Like many people, I have upped my game in creating videos and digital lessons over the past year. Students are so digitally savvy, and they are used to learning things on YouTube or watching Twitch, so I might as well use that to my advantage by creating content in the formats that make sense to them. Also, I am always surprised when I have remote students that we still build strong connections and we still have a memorable group experience without being together in the same space! As long as learning is active and students are creating, I don't think that online learning is as big a barrier as it used to be.
With being so fiercely dedicated to all of your undertakings how do you go about striking a balance between your work as an artist and as an educator?
I am an educator at heart so my art practice is really integral to working with my students. My students are my motivation for creating something new. I go into the process with some general ideas (who am I kidding? I usually come in with a long list of ideas!) - but the important part to me is that I leave it open to see where the group of students and where the process takes us. If we are creating a finished piece where we want the quality to be high, I look for those steps where students can succeed in creating, and the steps where I can come in with a more practiced hand and elevate and amplify what they are doing. I think one of the more frustrating parts about being a kid is that you have ideas but not the experience to necessarily bring those ideas to life. I make sure that the artistic quality and the practicalities are in place so we can bring the group's ideas to life.
The students are truly lucky to share this experience with you! What is your favorite part of being a Teaching Artist with Erie Arts and Culture? Has it had any long-term impact on you?

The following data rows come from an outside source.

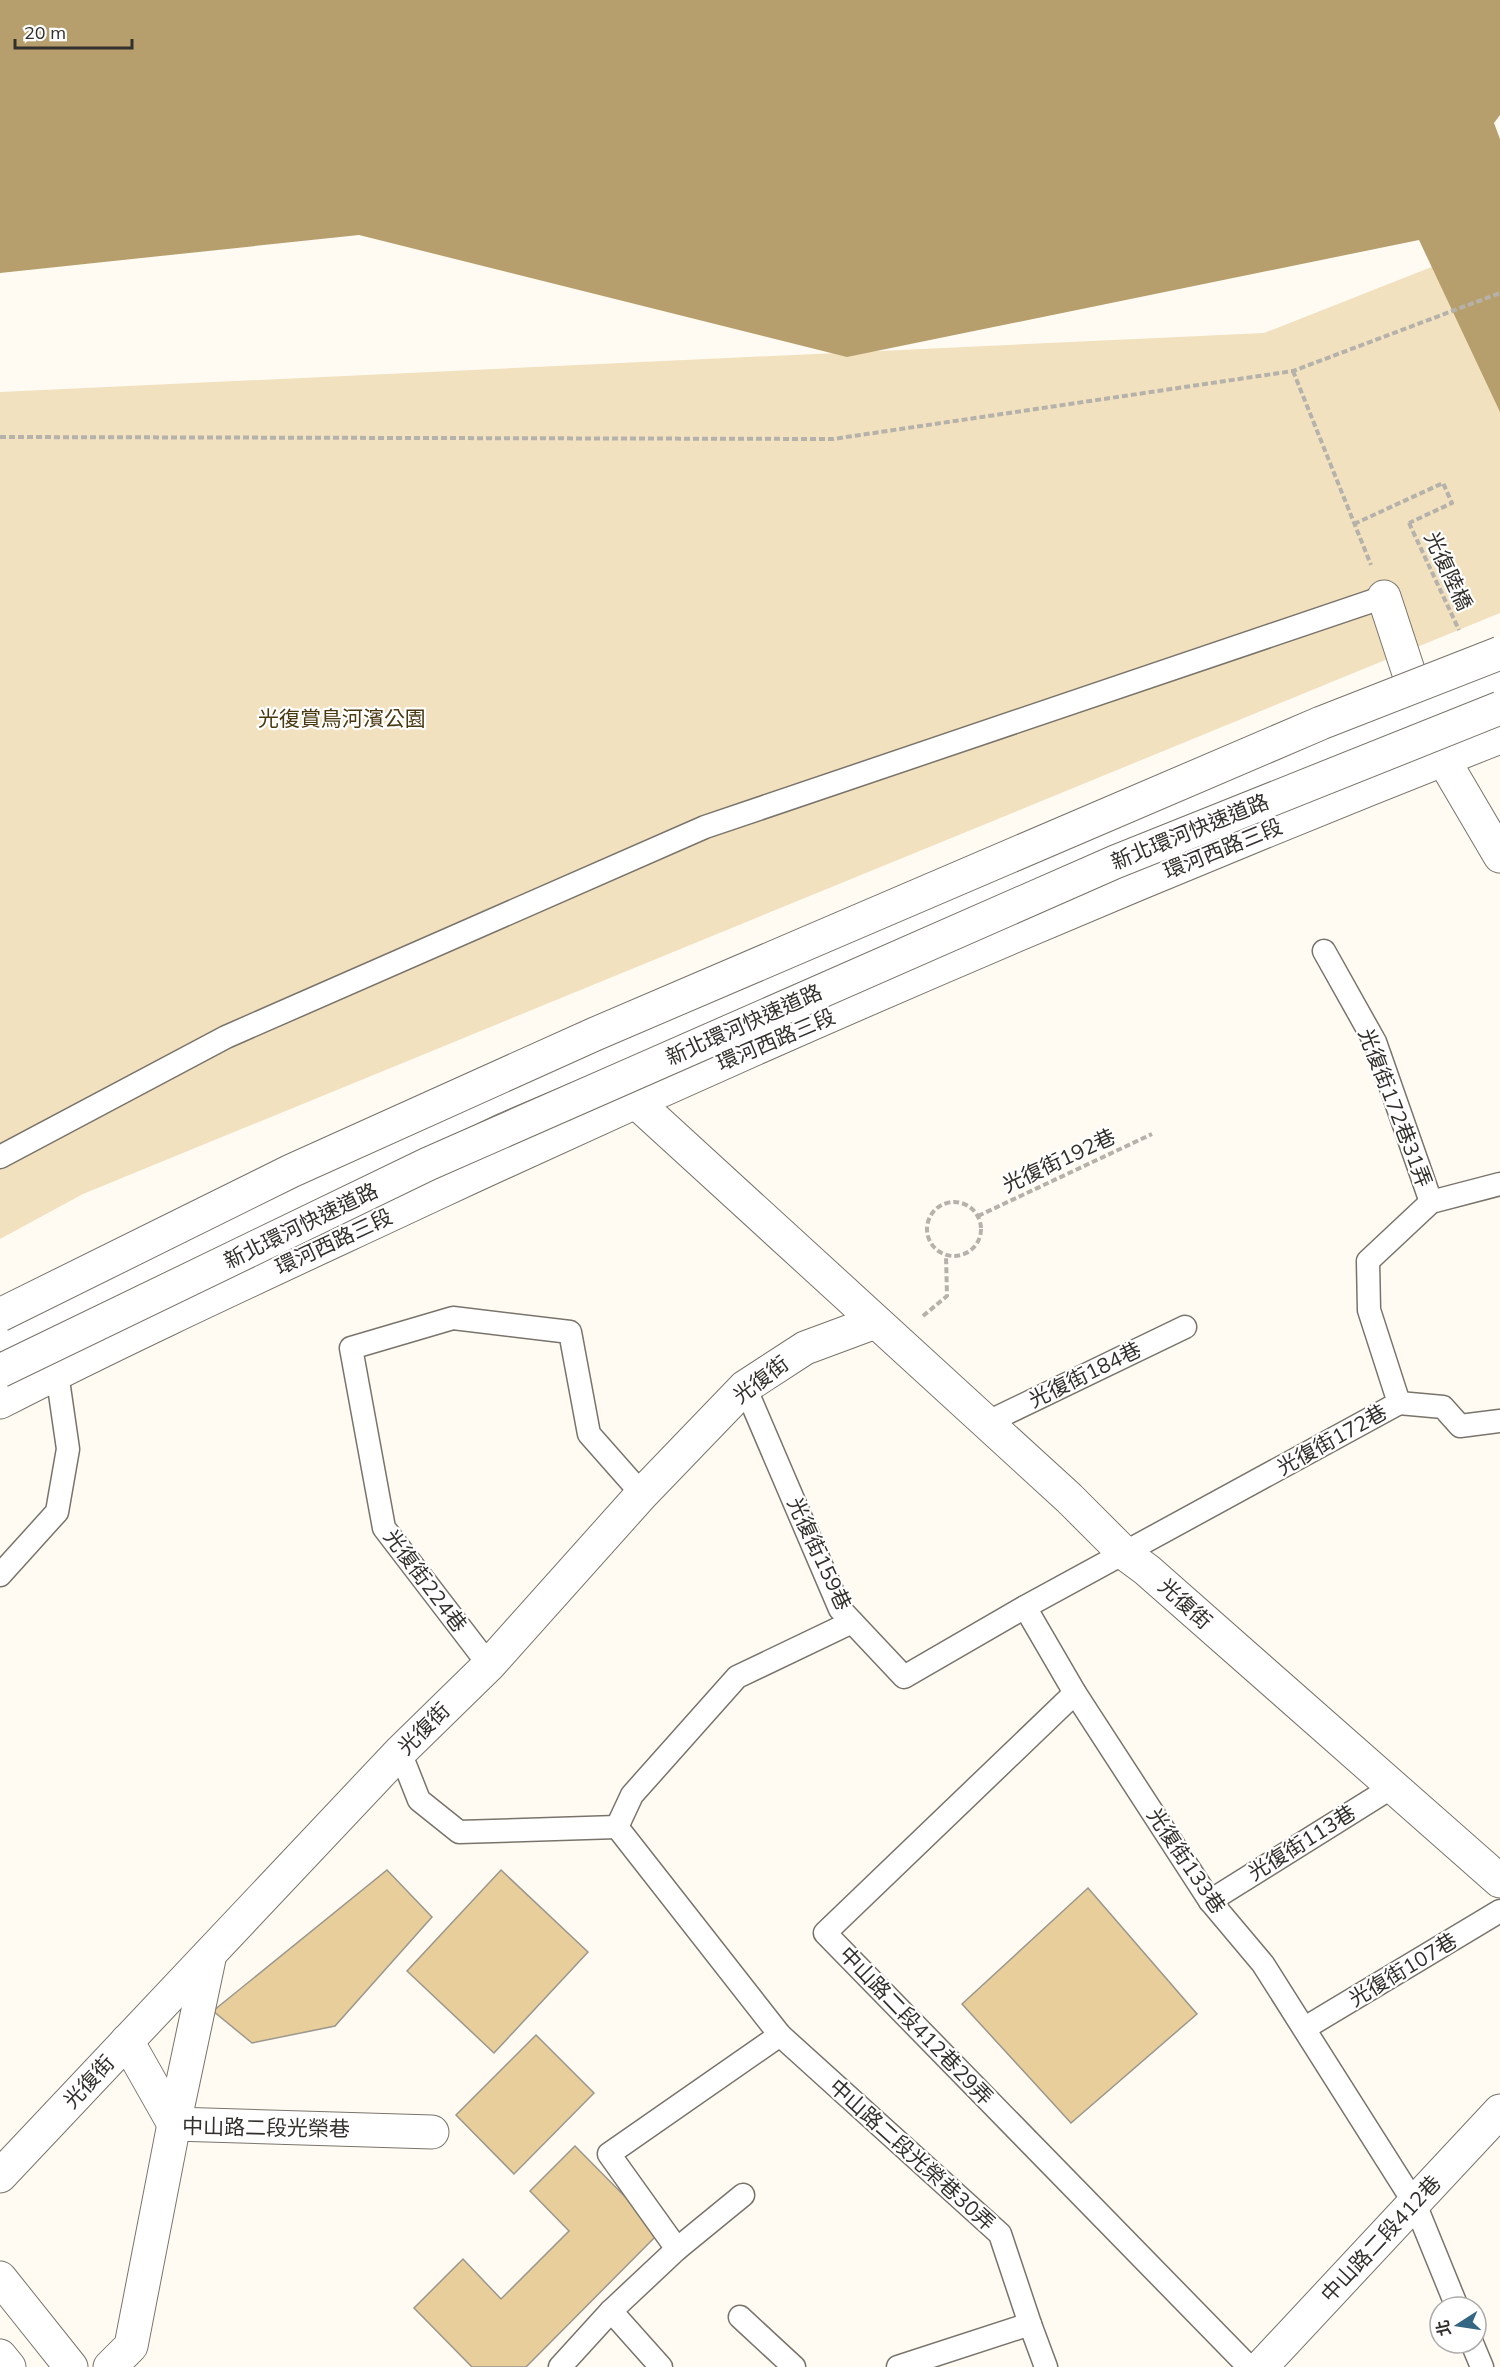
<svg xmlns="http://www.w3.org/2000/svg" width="1500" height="2367" font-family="Mulish,'Noto Sans TC',sans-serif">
<rect width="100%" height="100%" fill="#fffbf3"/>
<path fill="#f2e1bf" d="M1500,240V613L83,1194L0,1239V392L1264,333Z"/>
<path fill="#b69f6d" d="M0,0H1500V115L1494,123L1500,139V412L1419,240L847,357L359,235L0,273Z"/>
<g fill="#e7ce9b" stroke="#9b978d" stroke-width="1.5">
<path d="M387,1870L432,1917L335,2026L252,2043L213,2011Z"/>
<path d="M501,1870L588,1952L494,2053L407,1971Z"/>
<path d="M1088,1888L1197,2014L1071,2123L962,2004Z"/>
<path d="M536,2035L594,2093L514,2174L456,2115Z"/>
<path d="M575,2146L660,2232L526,2367H472L414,2308L463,2259L501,2299L569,2231L530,2191Z"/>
</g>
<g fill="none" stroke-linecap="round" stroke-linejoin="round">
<g stroke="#79746b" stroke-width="25">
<g id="service">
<path d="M1324,951L1375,1042L1431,1202"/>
<path d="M0,1157L226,1037L705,827L1384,597"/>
<path d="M745,1387L840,1609L904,1677L1025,1607"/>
<path d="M1399,1403L1443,1407L1460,1426L1500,1421"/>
<path d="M986,1423L1185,1327"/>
<path d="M0,1575L57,1512L68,1449L57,1373"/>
<path d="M489,1665L384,1528L351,1348L453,1318L570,1332L589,1434L642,1494"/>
<path d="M1075,1693L825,1933L1249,2367"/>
<path d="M400,1752L419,1800L459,1832L617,1827"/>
<path d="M617,1827L780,2035L1000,2234L1030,2324"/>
<path d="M617,1827L632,1795L737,1677L852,1622"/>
<path d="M1210,1901L1394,1786"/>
<path d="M1305,2028L1500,1911"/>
<path d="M677,2249L609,2154L780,2035"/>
<path d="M1457,2307L1415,2204L1263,1964L1210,1901L1075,1693L1025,1607L1399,1403L1369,1310L1368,1261L1431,1202L1500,1184"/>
<path d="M740,2317L794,2367"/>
<path d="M1472,2343L1482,2367"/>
<path d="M560,2367L611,2311"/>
<path d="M661,2367L611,2311L677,2249L743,2195"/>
<path d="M898,2367L1030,2324L1046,2367"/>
</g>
</g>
<g stroke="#79746b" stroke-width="35">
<g id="minor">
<path d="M1384,597L1421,710L1443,759L1500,856"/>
<path d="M635,1101L1069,1498L1124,1553L1147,1570L1500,1881"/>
<path d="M127,2041L174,2124"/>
<path d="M174,2124L210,1954"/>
<path d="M0,2176L400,1752L489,1665L642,1494L745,1387L805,1348L875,1322"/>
<path d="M0,2278L71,2367"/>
<path d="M110,2367L131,2346L174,2124L432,2132"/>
<path d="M1261,2367L1500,2111"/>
</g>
</g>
<g stroke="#79746b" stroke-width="35">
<g id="secondary">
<path d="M0,1335L492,1098L1011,877L1500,677"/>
<path d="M0,1402C144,1328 292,1261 439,1192C788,1030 1142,878 1500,737"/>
<path d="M0,2356L9,2367"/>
</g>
</g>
<g stroke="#b5b2ab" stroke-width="4" stroke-dasharray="6 3" stroke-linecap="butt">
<path d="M1293,371L1371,565"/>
<path d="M0,437L833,439L1293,371L1500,293"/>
<path d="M1354,524L1443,483L1452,503L1409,523"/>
<circle cx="954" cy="1229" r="27"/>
<path d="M978,1216L1152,1134"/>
<path d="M923,1316L947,1296L946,1255"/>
</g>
<use href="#service" stroke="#fff" stroke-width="22"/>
<use href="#minor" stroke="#fff" stroke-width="33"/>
<use href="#secondary" stroke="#fff" stroke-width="33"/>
<g stroke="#79746b" stroke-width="35" stroke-linecap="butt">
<g id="trunk-bridge">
<path d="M0,1315L291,1171L595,1034L1321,723L1500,653"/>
<path d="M0,1371L428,1164L1115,862L1500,708"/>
</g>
</g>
<path stroke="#b5b2ab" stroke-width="4" stroke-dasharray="6 3" stroke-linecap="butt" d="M1409,523L1459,630"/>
<use href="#trunk-bridge" stroke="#fff" stroke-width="33"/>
</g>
<g text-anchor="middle" stroke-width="4.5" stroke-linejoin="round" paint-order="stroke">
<g font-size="21" fill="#32302c" stroke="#fff">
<text transform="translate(1448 571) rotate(65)" y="7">光復陸橋</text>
<text transform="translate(1190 832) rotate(-22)" y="7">新北環河快速道路</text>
<text transform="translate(1223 849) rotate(-22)" y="7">環河西路三段</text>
<text transform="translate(744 1025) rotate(-24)" y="7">新北環河快速道路</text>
<text transform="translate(776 1040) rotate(-23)" y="7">環河西路三段</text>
<text transform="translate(1395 1108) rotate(69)" y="7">光復街172巷31弄</text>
<text transform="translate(1059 1161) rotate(-25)" y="7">光復街192巷</text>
<text transform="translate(301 1226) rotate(-26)" y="7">新北環河快速道路</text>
<text transform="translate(334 1242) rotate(-25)" y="7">環河西路三段</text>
<text transform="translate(1085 1375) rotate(-26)" y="7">光復街184巷</text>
<text transform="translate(761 1380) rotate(-37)" y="7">光復街</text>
<text transform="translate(1332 1440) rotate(-29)" y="7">光復街172巷</text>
<text transform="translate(819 1554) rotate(65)" y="7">光復街159巷</text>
<text transform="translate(425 1581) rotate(53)" y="7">光復街224巷</text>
<text transform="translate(1185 1604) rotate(42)" y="7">光復街</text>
<text transform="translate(424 1729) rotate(-45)" y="7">光復街</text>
<text transform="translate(1302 1843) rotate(-32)" y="7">光復街113巷</text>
<text transform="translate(1186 1861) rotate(56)" y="7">光復街133巷</text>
<text transform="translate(1403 1970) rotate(-31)" y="7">光復街107巷</text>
<text transform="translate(916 2026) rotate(46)" y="7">中山路二段412巷29弄</text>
<text transform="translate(89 2082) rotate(-47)" y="7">光復街</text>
<text transform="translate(266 2128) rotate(1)" y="7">中山路二段光榮巷</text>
<text transform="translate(912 2155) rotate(42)" y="7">中山路二段光榮巷30弄</text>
<text transform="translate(1381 2239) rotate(-47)" y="7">中山路二段412巷</text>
</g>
<g font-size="21" fill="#4a3910" stroke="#fff">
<text x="342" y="726">光復賞鳥河濱公園</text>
</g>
</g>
<g transform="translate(1458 2325) rotate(258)"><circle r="28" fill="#ffffff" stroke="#adacab" stroke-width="1.5"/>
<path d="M0-4.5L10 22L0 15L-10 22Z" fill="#336784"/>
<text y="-9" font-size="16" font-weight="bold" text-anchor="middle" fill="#32302c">北</text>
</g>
<path d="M15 39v9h117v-9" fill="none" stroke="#32302c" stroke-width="3"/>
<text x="24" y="39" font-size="18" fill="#32302c" stroke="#ffffff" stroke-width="4.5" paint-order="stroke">20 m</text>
</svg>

I love that I can just be with my students and make art together. Their ideas spark me to change what I'm doing, and my ideas spark them to come up with something different. It's really a symbiotic relationship. Residencies really allow something special to happen - when I see students years later they remember what they made during our time together!
It’s incredible that you remember students years after your residency with them! It seems like there is a mutual impression left on everyone involved and it's beautiful to see!
In a quote from the Titusville School District newsletter art teacher and collaborator in this residency Sabrina VanTine states “ Our students really enjoyed creating the stop motion and pixel art. The students enjoyed learning a different way to make art and learning more about computer art making. The students also learned a different way to create stop motion animation”.